# Exercise objective
Check every line of the records below for the string "assign" and copy the ones that have it.

# Extracted entries
☆ ☆ ☆ ☆

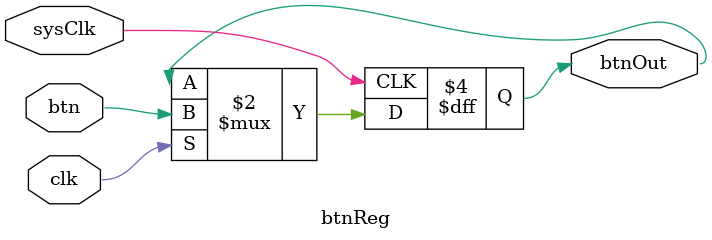
<source format=sv>
`timescale 1ns / 1ps
/* GOAL: Create a design that takes an input and pushes it to output when clocked.
 *
 * sysClk is the clock created from the Blackboard FPGA, and clk is a slow clock from a clock
 *      divider
 * btn is the input to push to btnOut
 *
 * Created by: MorphoCH22
 * Board used: RealDigital Blackboard (Xilinx XC7007S ZYNQ)
 */

module btnReg(
        input btn, sysClk, clk,
        output reg btnOut
    );
     
always @(posedge(sysClk)) begin
    if (clk)
        btnOut <= btn;
end 
endmodule
</source>
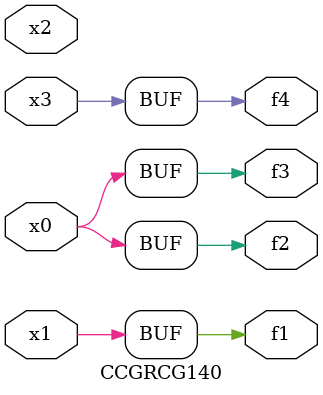
<source format=v>
module CCGRCG140(
	input x0, x1, x2, x3,
	output f1, f2, f3, f4
);
	assign f1 = x1;
	assign f2 = x0;
	assign f3 = x0;
	assign f4 = x3;
endmodule

</source>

☆ ☆ ☆ ☆

# Response for this exercise
	assign f1 = x1;
	assign f2 = x0;
	assign f3 = x0;
	assign f4 = x3;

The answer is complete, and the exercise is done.